The plasticity of the English language makes it possible to create puns such as Waity Katie, as popular newspapers called the now Princess of Wales when Guillem did not decide to marry her. In the United States, where at least they send you to Oprah Winfrey, it is difficult for them to understand Spanish nicknames with this sense of humor, let’s say so peculiar, and the insistence on sexual attributes. Some nationals also have a hard time understanding us.

We return to the networks to verify that this, that this country has no remedy in language. One tweeter wonders what this lady must have done to earn the nickname, another replies, innocently, that maybe she’s a flight attendant. A third intervenes: “Ya lo entenderás cuando creccas”.
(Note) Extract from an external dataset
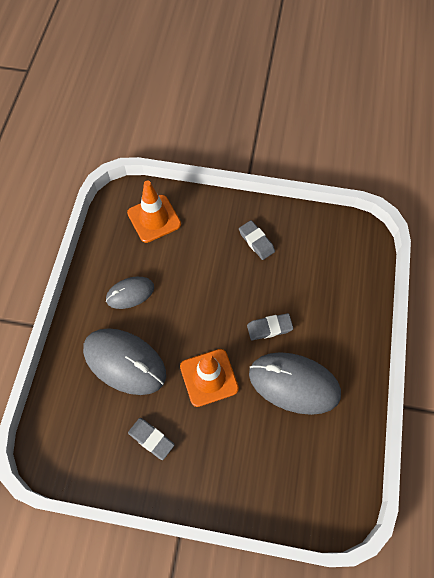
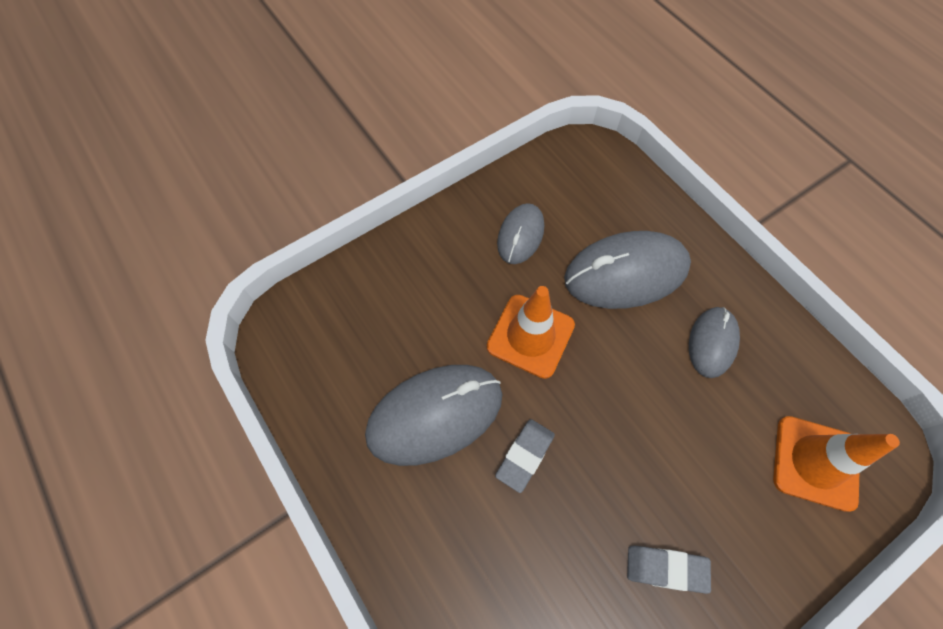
camera: 135 degrees right, 0 degrees up
grey eraser [128,418,175,460] -> grey mouse [497,203,544,264]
The cinematographic comparisons win: that it seems like Torrente’s departure, that neither Ozores nor Esteso could improve it, and that Almodóvar is already taking notes to include it in his next film. Only a few enter politics with a Quetevotechochovolador or, in a burst of inspiration, with PSOE initials in which the O has been replaced by the Playboy bunny.

Julián Hernández, founder of Siniestro Total, intervenes to clarify that there is nothing new in terms of language (speech, eh), because in the distant 1982 they published a song entitled Los chochos voladores, the lyrics of which read like this: “I got up in the morning and I saw them through the window / They are furry and very big and they fly menacingly”. Well thought out and looking at it all, it already makes for us Siniestro Total. Let them be paid royalties, at least.